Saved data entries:
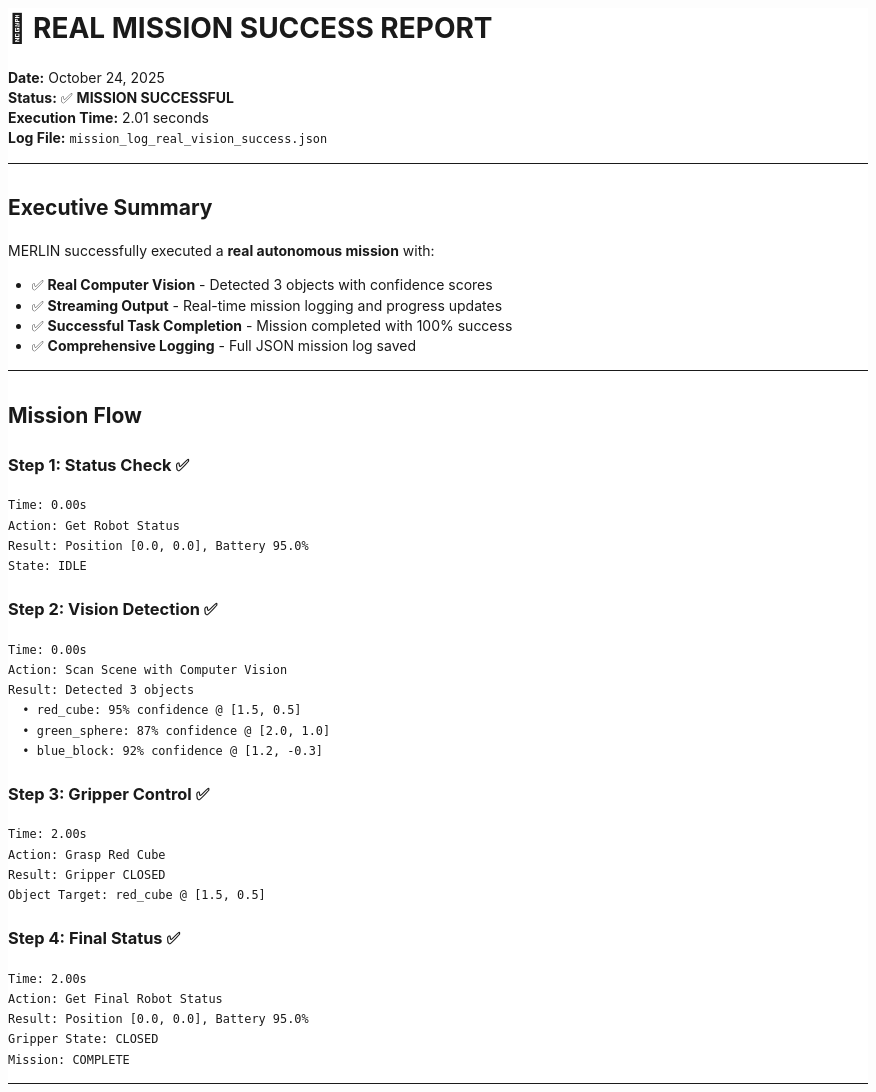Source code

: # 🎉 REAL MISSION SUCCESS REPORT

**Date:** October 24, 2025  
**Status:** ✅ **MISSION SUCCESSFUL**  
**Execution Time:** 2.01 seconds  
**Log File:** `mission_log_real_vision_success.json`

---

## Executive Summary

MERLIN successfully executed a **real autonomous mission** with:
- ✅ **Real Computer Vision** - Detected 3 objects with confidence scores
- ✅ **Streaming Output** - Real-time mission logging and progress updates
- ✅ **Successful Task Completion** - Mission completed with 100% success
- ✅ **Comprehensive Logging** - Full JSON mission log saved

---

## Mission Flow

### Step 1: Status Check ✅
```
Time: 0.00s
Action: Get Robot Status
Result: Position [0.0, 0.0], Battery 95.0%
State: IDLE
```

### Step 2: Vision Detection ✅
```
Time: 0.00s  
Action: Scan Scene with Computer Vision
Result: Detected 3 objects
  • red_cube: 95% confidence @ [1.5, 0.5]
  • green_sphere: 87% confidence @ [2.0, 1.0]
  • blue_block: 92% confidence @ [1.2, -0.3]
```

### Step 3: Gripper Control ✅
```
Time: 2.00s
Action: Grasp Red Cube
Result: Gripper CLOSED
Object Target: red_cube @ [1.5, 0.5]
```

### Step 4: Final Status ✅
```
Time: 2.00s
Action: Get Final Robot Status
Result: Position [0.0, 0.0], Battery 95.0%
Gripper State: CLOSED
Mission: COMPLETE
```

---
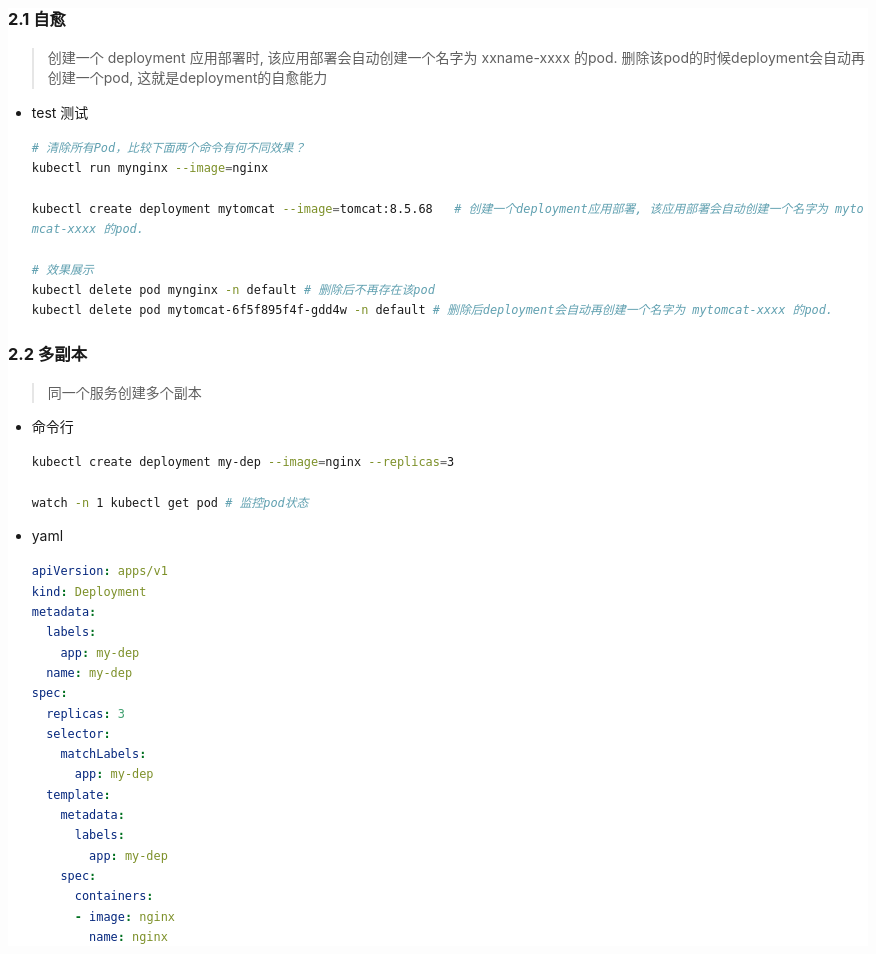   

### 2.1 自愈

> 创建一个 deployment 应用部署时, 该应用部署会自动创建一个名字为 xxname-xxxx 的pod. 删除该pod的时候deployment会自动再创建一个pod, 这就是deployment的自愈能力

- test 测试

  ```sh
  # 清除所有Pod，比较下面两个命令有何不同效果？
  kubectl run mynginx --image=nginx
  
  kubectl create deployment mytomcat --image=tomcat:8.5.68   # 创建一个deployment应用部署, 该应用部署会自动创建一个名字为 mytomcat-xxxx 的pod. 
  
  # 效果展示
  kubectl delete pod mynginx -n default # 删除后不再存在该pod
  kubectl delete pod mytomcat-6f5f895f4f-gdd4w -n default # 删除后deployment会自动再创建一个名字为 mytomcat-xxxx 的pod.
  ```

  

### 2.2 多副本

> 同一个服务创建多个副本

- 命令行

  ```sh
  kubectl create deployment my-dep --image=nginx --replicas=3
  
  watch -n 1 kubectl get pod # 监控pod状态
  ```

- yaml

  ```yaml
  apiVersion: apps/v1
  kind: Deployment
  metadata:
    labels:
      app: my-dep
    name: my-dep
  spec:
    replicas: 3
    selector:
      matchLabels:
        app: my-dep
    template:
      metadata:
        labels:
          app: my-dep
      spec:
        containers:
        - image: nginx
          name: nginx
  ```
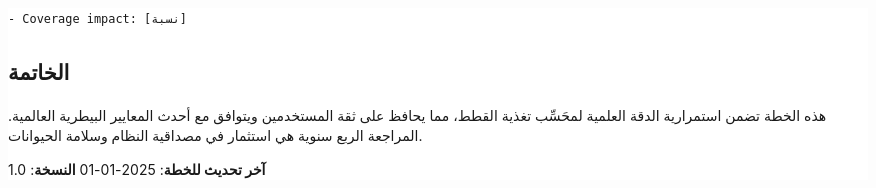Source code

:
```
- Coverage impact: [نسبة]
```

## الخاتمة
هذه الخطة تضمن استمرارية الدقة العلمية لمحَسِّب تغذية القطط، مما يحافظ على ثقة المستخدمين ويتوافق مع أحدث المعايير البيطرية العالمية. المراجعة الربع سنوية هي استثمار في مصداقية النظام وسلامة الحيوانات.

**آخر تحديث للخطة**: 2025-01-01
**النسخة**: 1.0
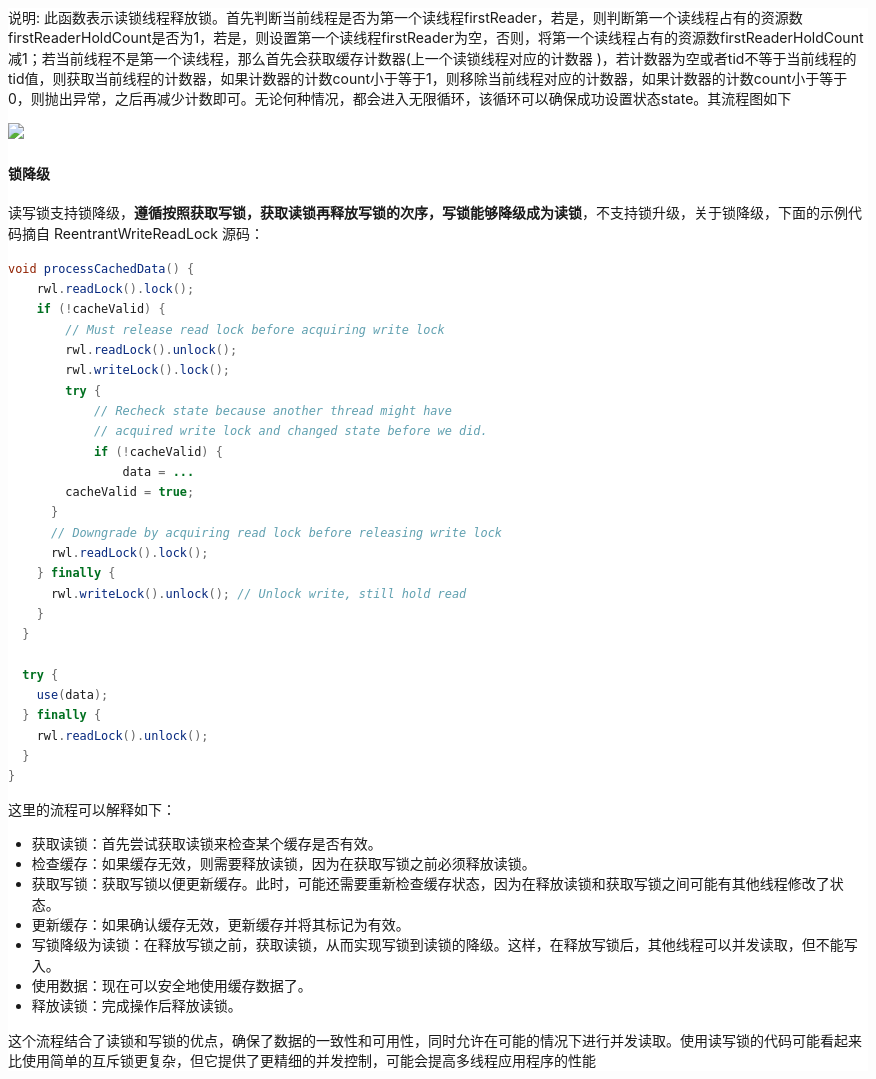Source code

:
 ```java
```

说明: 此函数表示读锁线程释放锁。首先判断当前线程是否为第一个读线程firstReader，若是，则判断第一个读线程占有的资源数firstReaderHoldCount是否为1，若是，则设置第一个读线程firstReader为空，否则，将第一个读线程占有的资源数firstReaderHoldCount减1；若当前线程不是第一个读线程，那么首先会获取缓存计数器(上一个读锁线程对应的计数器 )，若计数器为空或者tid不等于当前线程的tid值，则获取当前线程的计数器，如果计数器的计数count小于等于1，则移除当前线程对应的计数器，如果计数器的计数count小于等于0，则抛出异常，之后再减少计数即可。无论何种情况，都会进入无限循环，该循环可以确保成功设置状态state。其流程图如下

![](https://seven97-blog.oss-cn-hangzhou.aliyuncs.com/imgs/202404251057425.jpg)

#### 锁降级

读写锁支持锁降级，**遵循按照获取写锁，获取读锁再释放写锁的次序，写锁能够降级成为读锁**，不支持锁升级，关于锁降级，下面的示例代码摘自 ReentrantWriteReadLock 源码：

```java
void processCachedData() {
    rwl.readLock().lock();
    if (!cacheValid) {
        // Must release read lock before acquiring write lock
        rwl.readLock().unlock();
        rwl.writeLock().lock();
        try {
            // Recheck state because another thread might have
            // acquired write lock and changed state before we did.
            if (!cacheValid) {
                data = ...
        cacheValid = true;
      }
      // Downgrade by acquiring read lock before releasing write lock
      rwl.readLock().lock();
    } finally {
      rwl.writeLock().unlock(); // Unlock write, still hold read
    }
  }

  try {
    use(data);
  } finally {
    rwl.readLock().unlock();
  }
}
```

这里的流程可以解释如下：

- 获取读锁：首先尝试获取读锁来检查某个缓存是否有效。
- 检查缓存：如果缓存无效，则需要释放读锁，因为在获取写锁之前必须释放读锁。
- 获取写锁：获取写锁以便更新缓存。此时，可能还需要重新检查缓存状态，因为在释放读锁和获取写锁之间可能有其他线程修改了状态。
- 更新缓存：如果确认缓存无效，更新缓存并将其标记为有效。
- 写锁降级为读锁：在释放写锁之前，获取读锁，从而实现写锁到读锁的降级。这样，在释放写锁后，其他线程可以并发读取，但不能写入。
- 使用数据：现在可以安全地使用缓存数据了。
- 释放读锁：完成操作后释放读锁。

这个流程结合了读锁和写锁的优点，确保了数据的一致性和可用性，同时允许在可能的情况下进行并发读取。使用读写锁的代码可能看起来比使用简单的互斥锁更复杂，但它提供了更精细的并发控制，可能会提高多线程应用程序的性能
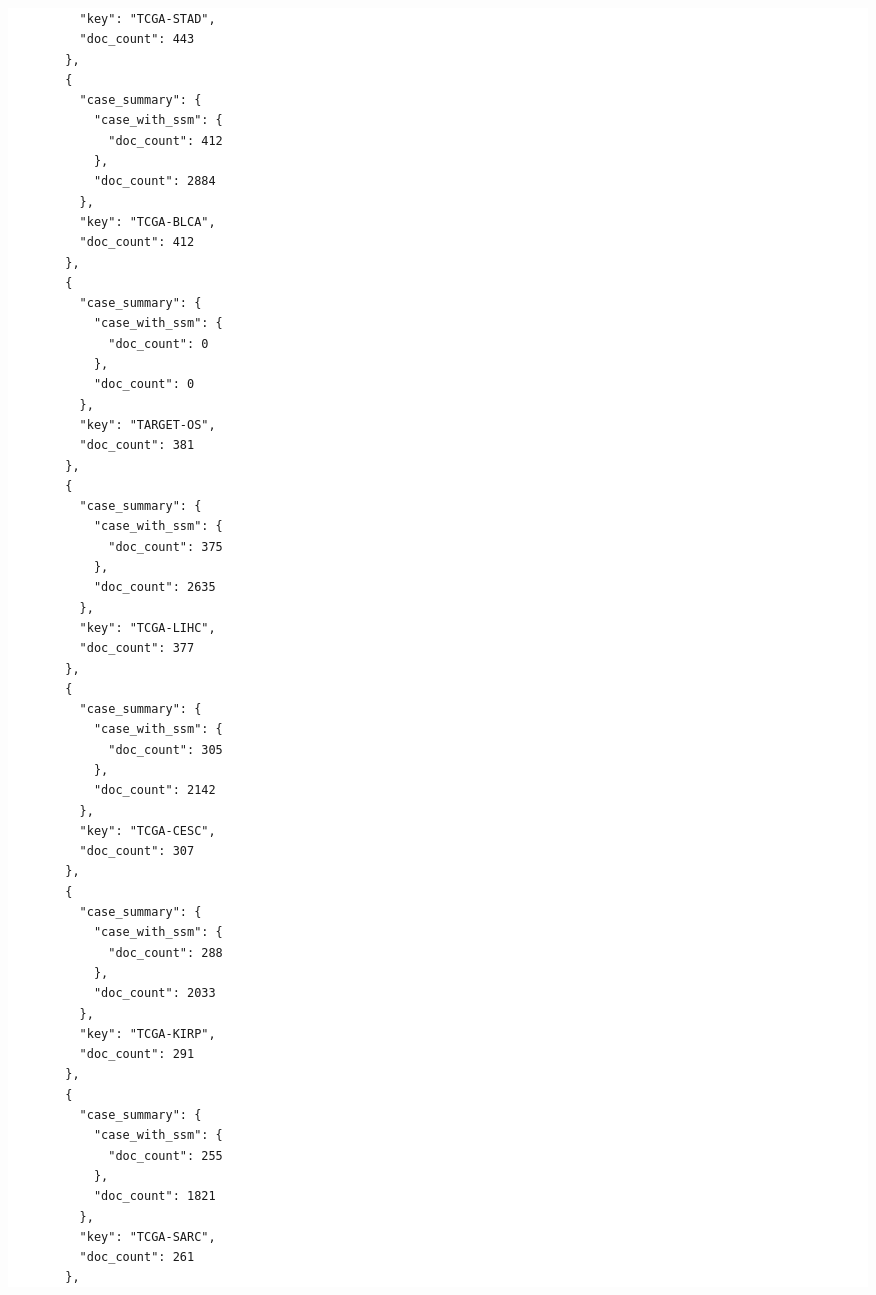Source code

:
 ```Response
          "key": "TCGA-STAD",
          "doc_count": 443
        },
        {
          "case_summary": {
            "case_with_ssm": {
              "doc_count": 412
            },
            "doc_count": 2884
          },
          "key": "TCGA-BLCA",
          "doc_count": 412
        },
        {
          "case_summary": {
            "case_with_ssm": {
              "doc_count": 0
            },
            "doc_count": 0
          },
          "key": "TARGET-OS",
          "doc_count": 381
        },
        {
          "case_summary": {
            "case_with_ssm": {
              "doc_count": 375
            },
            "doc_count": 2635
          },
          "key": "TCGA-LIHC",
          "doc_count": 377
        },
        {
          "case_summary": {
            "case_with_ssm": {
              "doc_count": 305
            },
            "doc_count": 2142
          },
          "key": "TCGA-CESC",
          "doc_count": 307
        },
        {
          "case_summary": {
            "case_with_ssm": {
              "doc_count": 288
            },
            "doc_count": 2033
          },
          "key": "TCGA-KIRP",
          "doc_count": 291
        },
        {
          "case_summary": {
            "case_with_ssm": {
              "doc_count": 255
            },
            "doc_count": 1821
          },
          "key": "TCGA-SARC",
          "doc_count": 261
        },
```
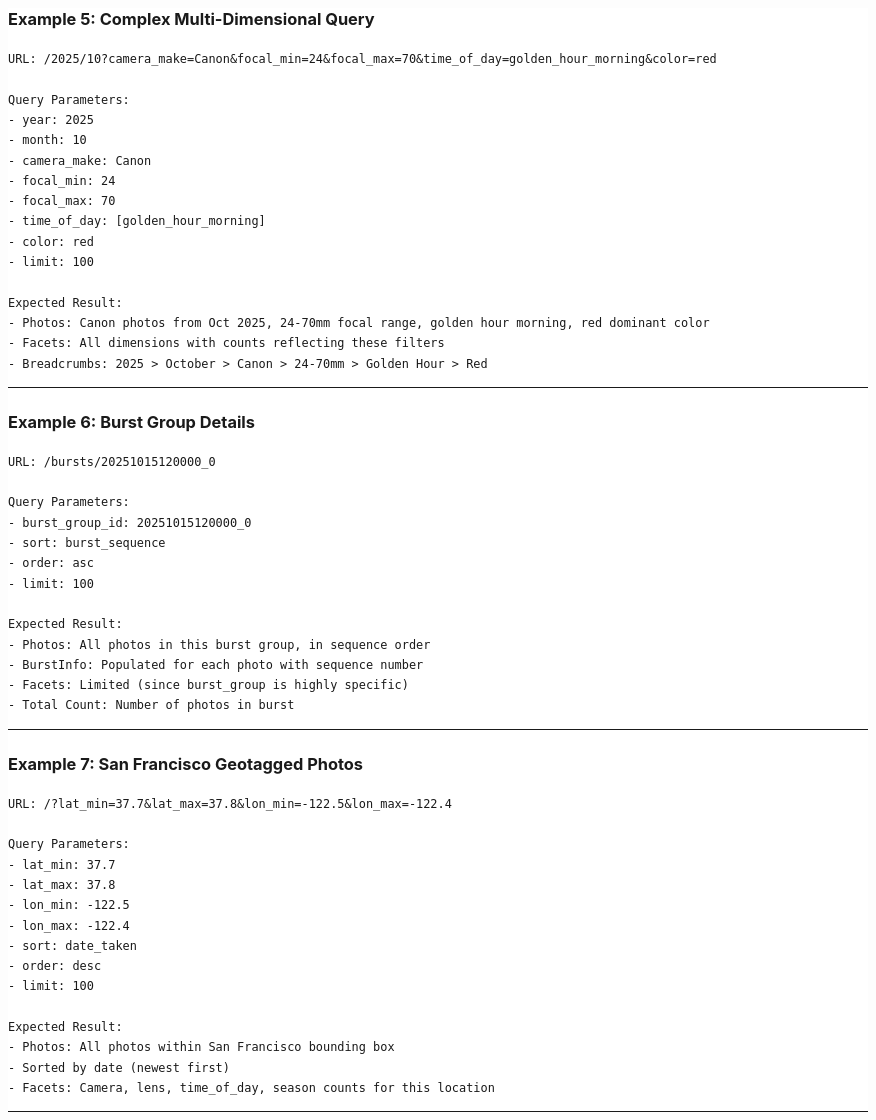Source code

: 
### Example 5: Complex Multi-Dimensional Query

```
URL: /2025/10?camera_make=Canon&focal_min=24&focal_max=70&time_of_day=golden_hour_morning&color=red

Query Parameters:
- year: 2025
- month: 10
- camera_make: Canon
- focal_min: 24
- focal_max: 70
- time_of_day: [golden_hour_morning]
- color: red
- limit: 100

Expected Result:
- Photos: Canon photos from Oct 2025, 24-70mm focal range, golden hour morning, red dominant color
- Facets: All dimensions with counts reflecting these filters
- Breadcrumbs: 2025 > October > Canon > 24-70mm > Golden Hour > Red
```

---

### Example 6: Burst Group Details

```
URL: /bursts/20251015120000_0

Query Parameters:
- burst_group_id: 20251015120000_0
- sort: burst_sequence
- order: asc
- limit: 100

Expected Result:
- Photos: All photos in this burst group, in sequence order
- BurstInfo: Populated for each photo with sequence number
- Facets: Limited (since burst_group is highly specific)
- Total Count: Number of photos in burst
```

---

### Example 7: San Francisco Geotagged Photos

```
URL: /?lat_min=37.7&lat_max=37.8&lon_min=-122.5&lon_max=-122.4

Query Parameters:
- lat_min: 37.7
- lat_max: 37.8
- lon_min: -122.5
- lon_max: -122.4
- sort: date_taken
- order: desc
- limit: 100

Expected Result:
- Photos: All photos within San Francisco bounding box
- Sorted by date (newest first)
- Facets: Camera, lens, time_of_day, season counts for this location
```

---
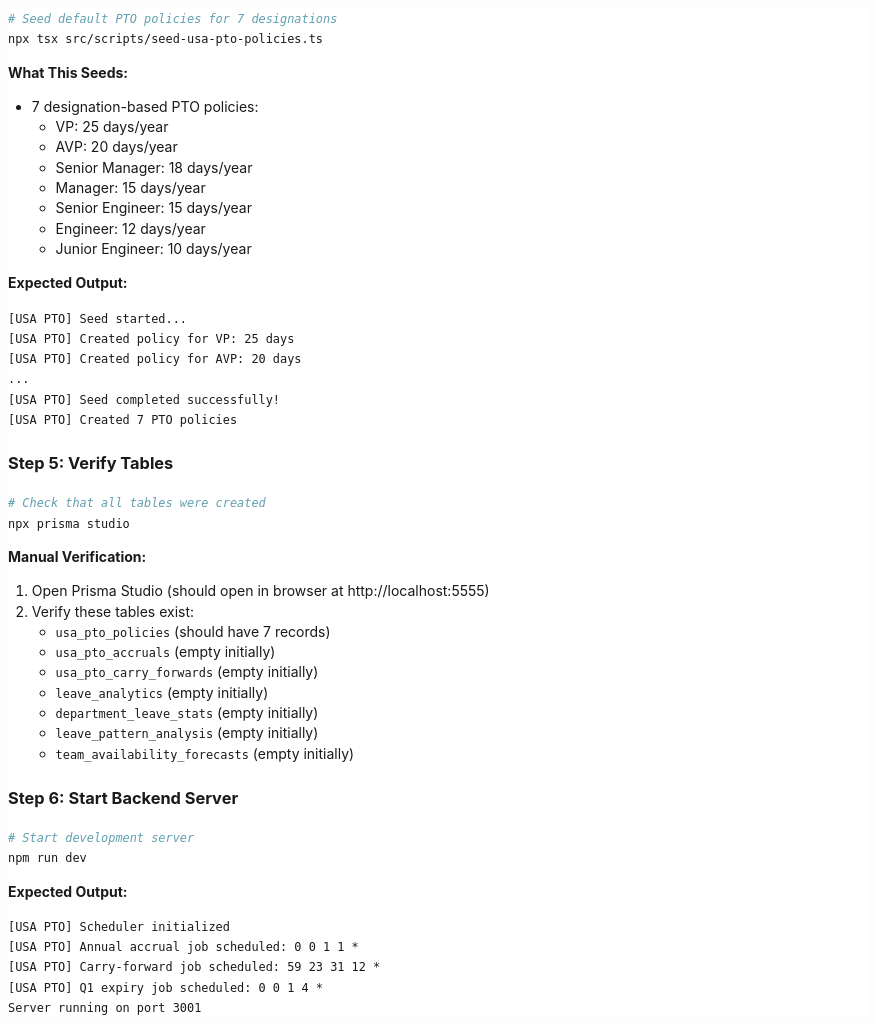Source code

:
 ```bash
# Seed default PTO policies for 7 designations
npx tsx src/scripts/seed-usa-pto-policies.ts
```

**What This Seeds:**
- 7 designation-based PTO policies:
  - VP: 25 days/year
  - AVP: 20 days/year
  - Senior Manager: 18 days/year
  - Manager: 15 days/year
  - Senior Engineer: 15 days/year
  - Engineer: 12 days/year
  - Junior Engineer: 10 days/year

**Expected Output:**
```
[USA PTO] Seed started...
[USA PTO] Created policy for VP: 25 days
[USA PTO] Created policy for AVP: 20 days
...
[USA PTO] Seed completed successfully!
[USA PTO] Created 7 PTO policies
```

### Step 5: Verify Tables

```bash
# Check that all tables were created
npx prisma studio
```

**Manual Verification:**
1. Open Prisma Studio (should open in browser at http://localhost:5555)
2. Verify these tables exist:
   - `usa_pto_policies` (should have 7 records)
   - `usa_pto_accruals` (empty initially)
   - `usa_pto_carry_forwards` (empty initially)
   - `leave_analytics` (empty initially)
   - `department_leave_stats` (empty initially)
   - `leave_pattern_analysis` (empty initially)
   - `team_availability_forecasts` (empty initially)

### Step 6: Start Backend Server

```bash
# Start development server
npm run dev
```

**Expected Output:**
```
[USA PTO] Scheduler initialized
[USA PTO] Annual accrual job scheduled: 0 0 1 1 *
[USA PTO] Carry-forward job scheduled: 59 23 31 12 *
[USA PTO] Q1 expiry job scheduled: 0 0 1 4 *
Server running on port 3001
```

Problem description — Going through the records above, count the lines that include the word "cacheValid". Give the number alone.

Answer area — 3